▸ Given data

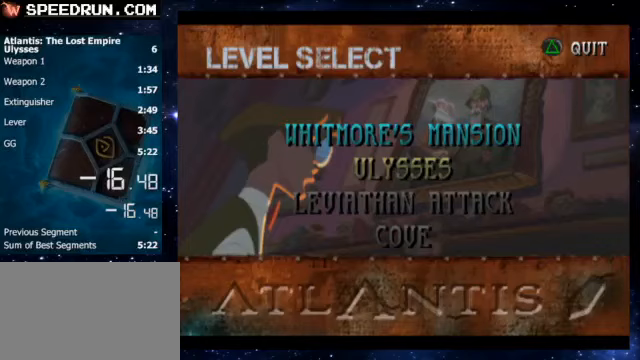
Gameplay with keyboard; each line is a JSON object with the keys held at the frame after it. "events" lists presses ("down") and releases ("up") of "1", "3", "4", "5", "6", "7", "8", "9", "a", "q", "s", "w", "x" and "z" between this image and that frame as [ms after this image, input, new state], when the widget could be followed in between. No other keys are recorded. Mouse input is not recorded.
{"keys": [], "events": []}
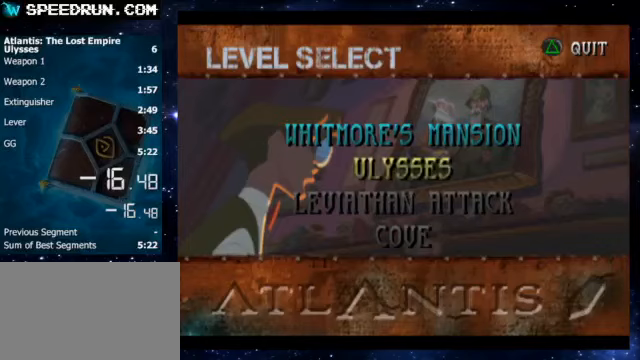
{"keys": ["8"], "events": [[250, "5", "down"], [350, "5", "up"], [500, "8", "down"]]}
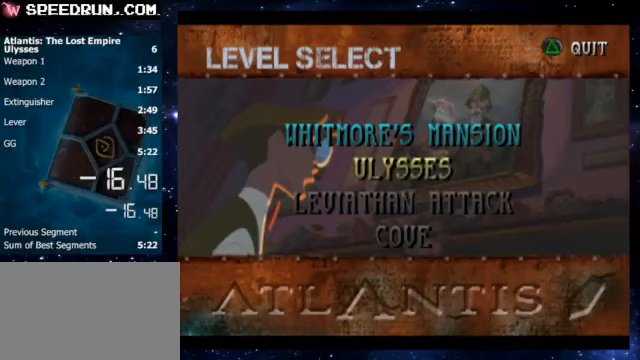
{"keys": [], "events": [[100, "8", "up"], [200, "5", "down"], [300, "5", "up"]]}
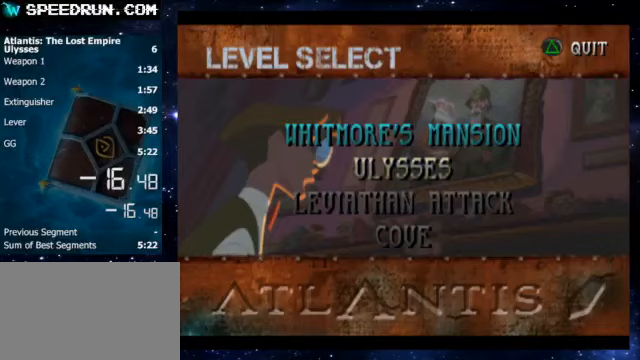
{"keys": [], "events": []}
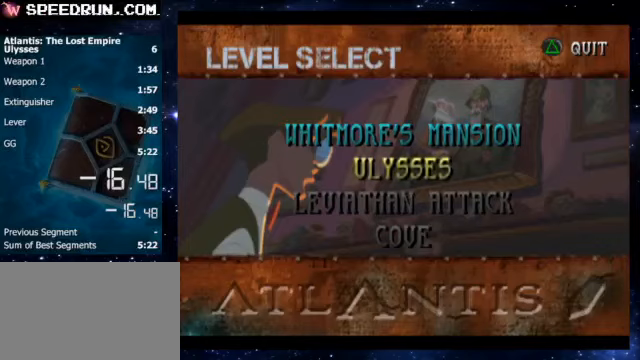
{"keys": [], "events": [[300, "z", "down"], [400, "z", "up"]]}
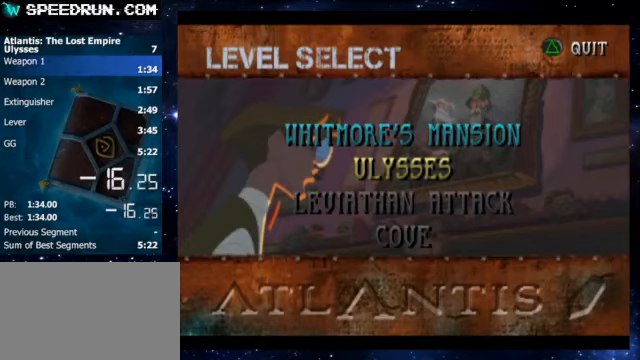
{"keys": [], "events": []}
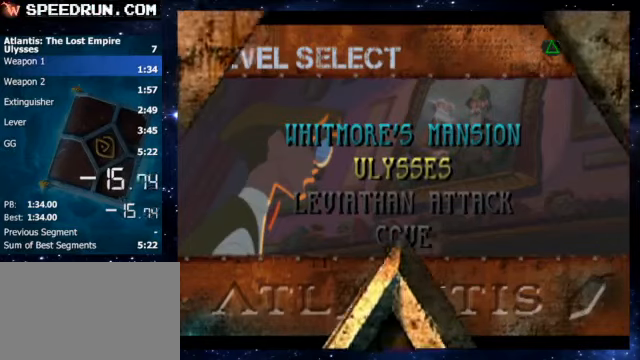
{"keys": ["7"], "events": [[100, "7", "down"], [150, "z", "down"], [200, "7", "up"], [250, "7", "down"], [250, "z", "up"], [300, "7", "up"], [300, "z", "down"], [350, "7", "down"], [350, "z", "up"], [400, "7", "up"], [400, "z", "down"], [500, "7", "down"], [500, "z", "up"]]}
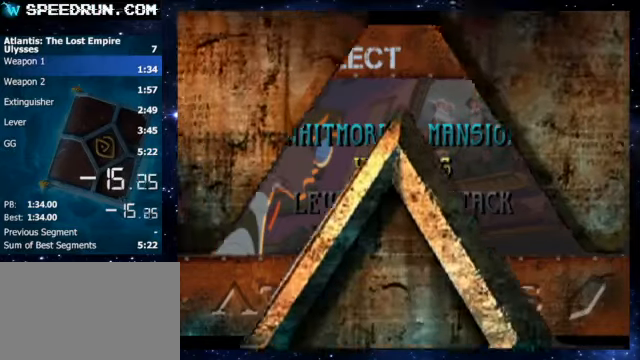
{"keys": [], "events": [[50, "7", "up"], [100, "z", "down"], [150, "7", "down"], [150, "z", "up"], [200, "7", "up"], [250, "7", "down"], [250, "z", "down"], [300, "7", "up"], [300, "z", "up"], [350, "z", "down"], [400, "7", "down"], [450, "7", "up"], [450, "z", "up"]]}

▸ Goal of the exercise
Transcribe all of the listing precisely. The images stay out of it.

▸ Response
Gameplay with keyboard; each line is a JSON object with the keys held at the frame after it. "events" lists presses ("down") and releases ("up") of "1", "3", "4", "5", "6", "7", "8", "9", "a", "q", "s", "w", "x" and "z" between this image and that frame as [ms after this image, input, new state], when the widget could be followed in between. No other keys are recorded. Mouse input is not recorded.
{"keys": [], "events": []}
{"keys": ["8"], "events": [[250, "5", "down"], [350, "5", "up"], [500, "8", "down"]]}
{"keys": [], "events": [[100, "8", "up"], [200, "5", "down"], [300, "5", "up"]]}
{"keys": [], "events": []}
{"keys": [], "events": [[300, "z", "down"], [400, "z", "up"]]}
{"keys": [], "events": []}
{"keys": ["7"], "events": [[100, "7", "down"], [150, "z", "down"], [200, "7", "up"], [250, "7", "down"], [250, "z", "up"], [300, "7", "up"], [300, "z", "down"], [350, "7", "down"], [350, "z", "up"], [400, "7", "up"], [400, "z", "down"], [500, "7", "down"], [500, "z", "up"]]}
{"keys": [], "events": [[50, "7", "up"], [100, "z", "down"], [150, "7", "down"], [150, "z", "up"], [200, "7", "up"], [250, "7", "down"], [250, "z", "down"], [300, "7", "up"], [300, "z", "up"], [350, "z", "down"], [400, "7", "down"], [450, "7", "up"], [450, "z", "up"]]}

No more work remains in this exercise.